By Accommodation Times Bureau
There has been a debate in public domain related to the rankings of Mumbai and Delhi between the Ease of Living Index of the Ministry of Housing and Urban Affairs (MoHUA) released on13th August 2018 and the Global Liveability Index released by The Economist Intelligence Unit (EIU), on 14 August 2018. The debate primarily centred around the fact that while Greater Mumbai (117) ranked below Delhi (112) in the Global Liveability Index of the EIU, the ranks of the two cities were in the reverse order at 3 and 65 respectively in the Ease of Living Index released by MoHUA.
|Ranking Source||Greater Mumbai rank||Delhi rank|
|Ease of Living||3||65|
|Global Liveability Index*||117||112|
*The EIU’s liveability work refers to the metropolitan areas so the EIU report refers to New Delhi where Ease of Living Index refers to a larger urban agglomeration under NCT.

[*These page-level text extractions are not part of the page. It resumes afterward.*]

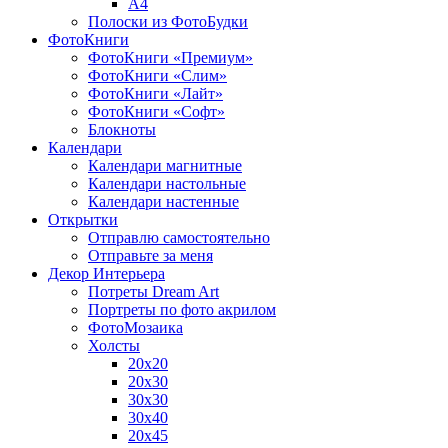
A4
Полоски из ФотоБудки
ФотоКниги
ФотоКниги «Премиум»
ФотоКниги «Слим»
ФотоКниги «Лайт»
ФотоКниги «Софт»
Блокноты
Календари
Календари магнитные
Календари настольные
Календари настенные
Открытки
Отправлю самостоятельно
Отправьте за меня
Декор Интерьера
Потреты Dream Art
Портреты по фото акрилом
ФотоМозаика
Холсты
20х20
20х30
30х30
30х40
20х45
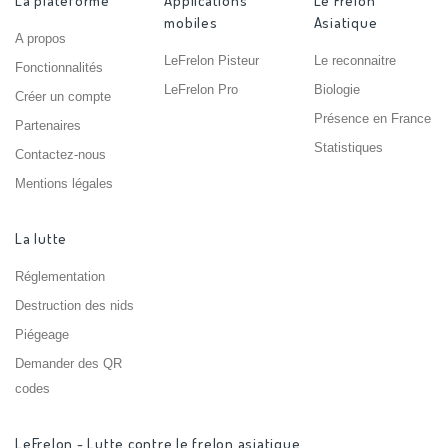
La plateforme
Applications
Le Frelon
mobiles
Asiatique
A propos
LeFrelon Pisteur
Le reconnaitre
Fonctionnalités
LeFrelon Pro
Biologie
Créer un compte
Présence en France
Partenaires
Statistiques
Contactez-nous
Mentions légales
La lutte
Réglementation
Destruction des nids
Piégeage
Demander des QR
codes
LeFrelon - Lutte contre le frelon asiatique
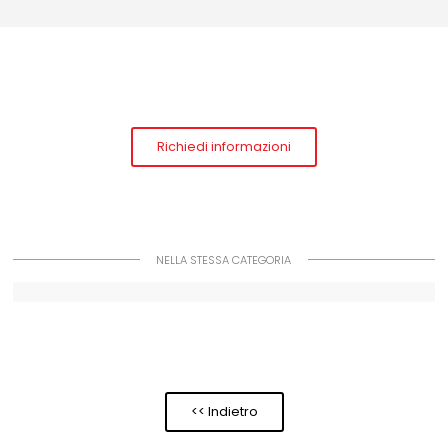
Richiedi informazioni
NELLA STESSA CATEGORIA
<< Indietro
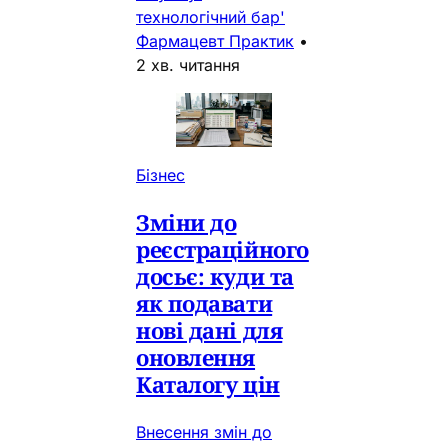
технологічний бар'
Фармацевт Практик
•
2 хв. читання
Бізнес
Зміни до
реєстраційного
досьє: куди та
як подавати
нові дані для
оновлення
Каталогу цін
Внесення змін до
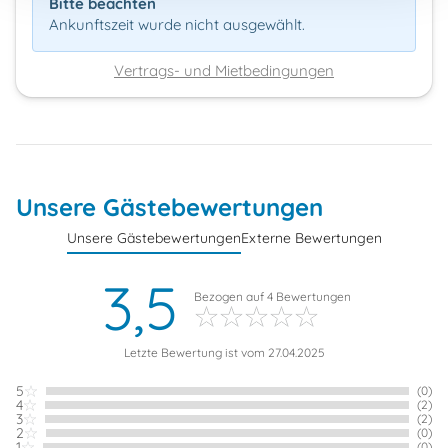
Bitte beachten
Ankunftszeit wurde nicht ausgewählt.
Vertrags- und Mietbedingungen
Unsere Gästebewertungen
Unsere Gästebewertungen
Externe Bewertungen
3,5
Bezogen auf
4
Bewertungen
Letzte Bewertung ist vom 27.04.2025
5
(0)
4
(2)
3
(2)
2
(0)
1
(0)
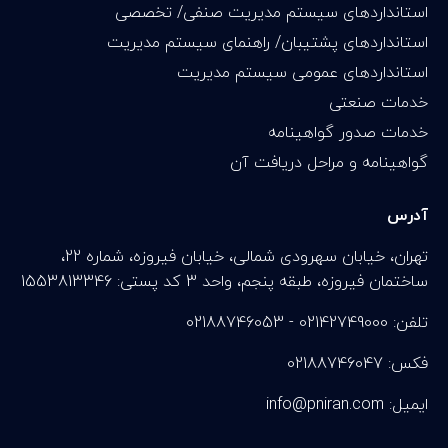
استانداردهای سیستم مدیریت صنفی/ تخصصی
استانداردهای پشتیبان/ راهنمای سیستم مدیریت
استانداردهای عمومی سیستم مدیریت
خدمات صنعتی
خدمات صدور گواهینامه
گواهینامه و مراحل دریافت آن
آدرس
تهران، خیابان سهرودی شمالی، خیابان فیروزه، شماره 22،
ساختمان فیروزه، طبقه پنجم، واحد 3 کد پستی: 1553813346
تلفن: 02142749000 - 02188746053
فکس: 02188746047
info@pniran.com :ایمیل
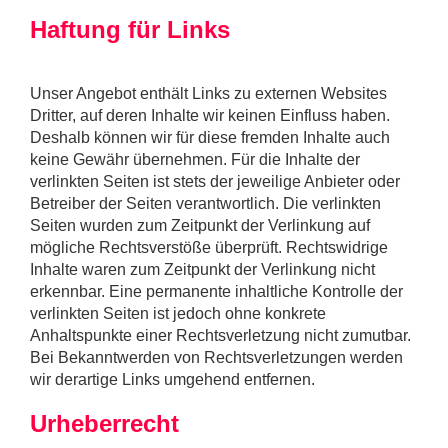
Haftung für Links
Unser Angebot enthält Links zu externen Websites
Dritter, auf deren Inhalte wir keinen Einfluss haben.
Deshalb können wir für diese fremden Inhalte auch
keine Gewähr übernehmen. Für die Inhalte der
verlinkten Seiten ist stets der jeweilige Anbieter oder
Betreiber der Seiten verantwortlich. Die verlinkten
Seiten wurden zum Zeitpunkt der Verlinkung auf
mögliche Rechtsverstöße überprüft. Rechtswidrige
Inhalte waren zum Zeitpunkt der Verlinkung nicht
erkennbar. Eine permanente inhaltliche Kontrolle der
verlinkten Seiten ist jedoch ohne konkrete
Anhaltspunkte einer Rechtsverletzung nicht zumutbar.
Bei Bekanntwerden von Rechtsverletzungen werden
wir derartige Links umgehend entfernen.
Urheberrecht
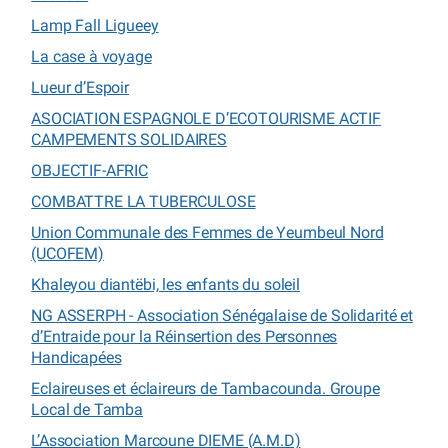
Lamp Fall Ligueey
La case à voyage
Lueur d’Espoir
ASOCIATION ESPAGNOLE D’ECOTOURISME ACTIF
CAMPEMENTS SOLIDAIRES
OBJECTIF-AFRIC
COMBATTRE LA TUBERCULOSE
Union Communale des Femmes de Yeumbeul Nord
(UCOFEM)
Khaleyou diantëbi, les enfants du soleil
NG ASSERPH - Association Sénégalaise de Solidarité et
d’Entraide pour la Réinsertion des Personnes
Handicapées
Eclaireuses et éclaireurs de Tambacounda. Groupe
Local de Tamba
L’Association Marcoune DIEME (A.M.D)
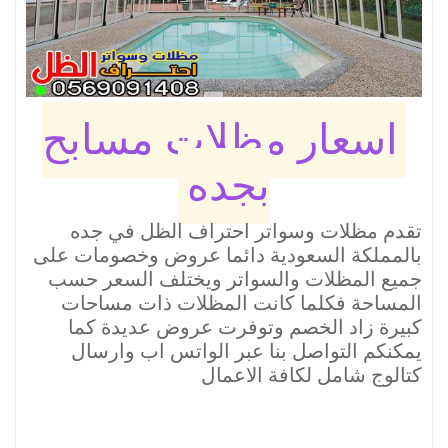
اسعار مظلات مسابح
بجده
تقدم مظلات وسواتر احتراف الظل في جده
بالمملكة السعودية دائما عروض وخصومات على
جميع المظلات والسواتر ويختلف السعر حسب
المساحة فكلما كانت المظلات ذات مساحات
كبيرة زاد الخصم وتوفرت عروض عديدة كما
يمكنكم التواصل بنا عبر الواتس اب وارسال
كتالوج شامل لكافة الاعمال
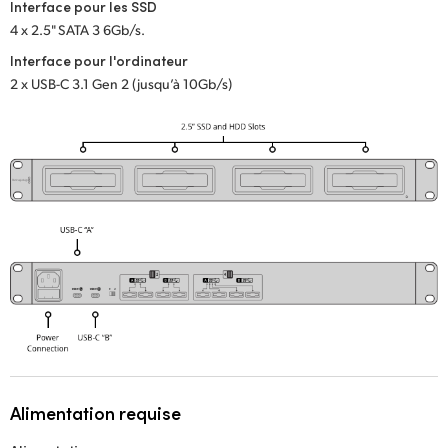
Netherlands
Interface pour les SSD
4 x 2.5" SATA 3 6Gb/s.
New Zealand
Interface pour l'ordinateur
2 x USB-C 3.1 Gen 2 (jusqu’à 10Gb/s)
Norway
Poland
Portugal
Singapore
South Africa
Spain
Sweden
Chinese Taipei
Alimentation requise
Turkey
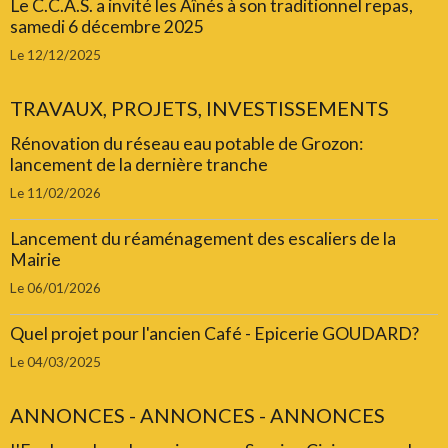
Le C.C.A.S. a invité les Aînés à son traditionnel repas,
samedi 6 décembre 2025
Le 12/12/2025
TRAVAUX, PROJETS, INVESTISSEMENTS
Rénovation du réseau eau potable de Grozon:
lancement de la dernière tranche
Le 11/02/2026
Lancement du réaménagement des escaliers de la
Mairie
Le 06/01/2026
Quel projet pour l'ancien Café - Epicerie GOUDARD?
Le 04/03/2025
ANNONCES - ANNONCES - ANNONCES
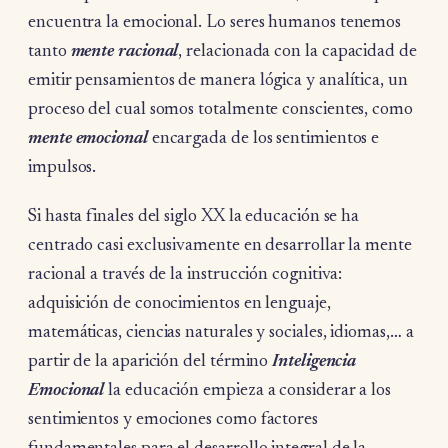
encuentra la emocional. Lo seres humanos tenemos
tanto
mente racional
, relacionada con la capacidad de
emitir pensamientos de manera lógica y analítica, un
proceso del cual somos totalmente conscientes, como
mente emocional
encargada de los sentimientos e
impulsos.
Si hasta finales del siglo XX la educación se ha
centrado casi exclusivamente en desarrollar la mente
racional a través de la instrucción cognitiva:
adquisición de conocimientos en lenguaje,
matemáticas, ciencias naturales y sociales, idiomas,… a
partir de la aparición del término
Inteligencia
Emocional
la educación empieza a considerar a los
sentimientos y emociones como factores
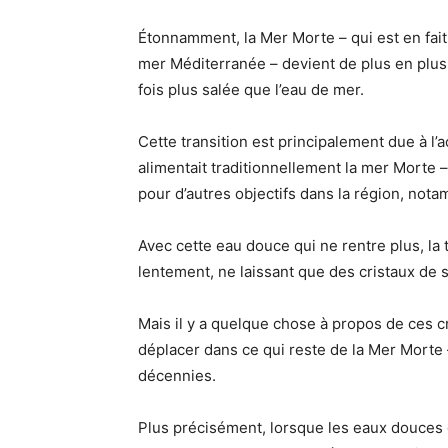
Étonnamment, la Mer Morte – qui est en fai
mer Méditerranée – devient de plus en plus 
fois plus salée que l’eau de mer.
Cette transition est principalement due à l’
alimentait traditionnellement la mer Morte
pour d’autres objectifs dans la région, notam
Avec cette eau douce qui ne rentre plus, la
lentement, ne laissant que des cristaux de s
Mais il y a quelque chose à propos de ces cr
déplacer dans ce qui reste de la Mer Morte 
décennies.
Plus précisément, lorsque les eaux douces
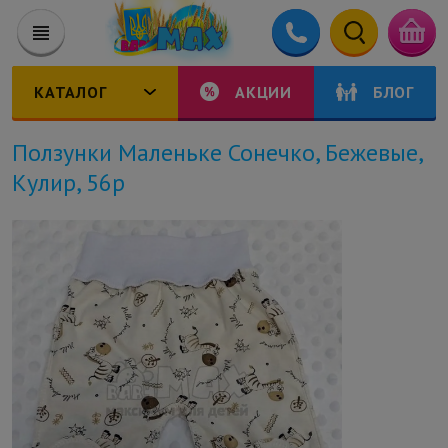
КАТАЛОГ
АКЦИИ
БЛОГ
Ползунки Маленьке Сонечко, Бежевые,
Кулир, 56р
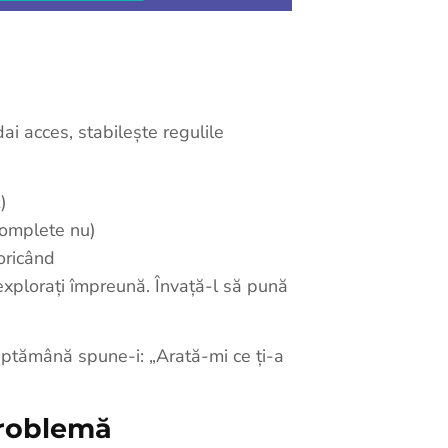
dai acces, stabilește regulile
)
complete nu)
 oricând
 explorați împreună. Învață-l să pună
săptămână spune-i: „Arată-mi ce ți-a
problemă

According to the Ministry of Housing & Urban Affairs, Ease of Living Index of MoHUA looks at Delhi as not only New Delhi but an urban agglomeration of around 1488 sq. km. comprising the Municipal Corporations limits of East, South, North and New Delhi. Global Liveability Index looks at New Delhi only. Hence, the geographical areas and population covered for Delhi are different in both the indices and not comparable as such.
Every city has been assigned a rating of relative comfort over 30 qualitative and quantitative factors in 5 broad categories namely stability, health care, cultural and environmental, education and infrastructure in the global liveability index. A total of 78 indicators—56 core indicators and 22 supportive indicators across 15 thematic categories namely governance, identity and culture, education, health, safety and security, economy, affordable housing, land use planning, public open spaces,transportation and mobility, assured water supply, waste-water management, solid waste management, power, and quality of environment are part of the Ease of Living Index.
These 15 categories are then bracketed into four pillars of institutional, social, economic and physical. A careful look at the various indicators covered under both the indices clearly shows that there are very few points of convergence and this can be ascribed to the different methodologies and largely to the different backgrounds in which both the indices are prepared, it said.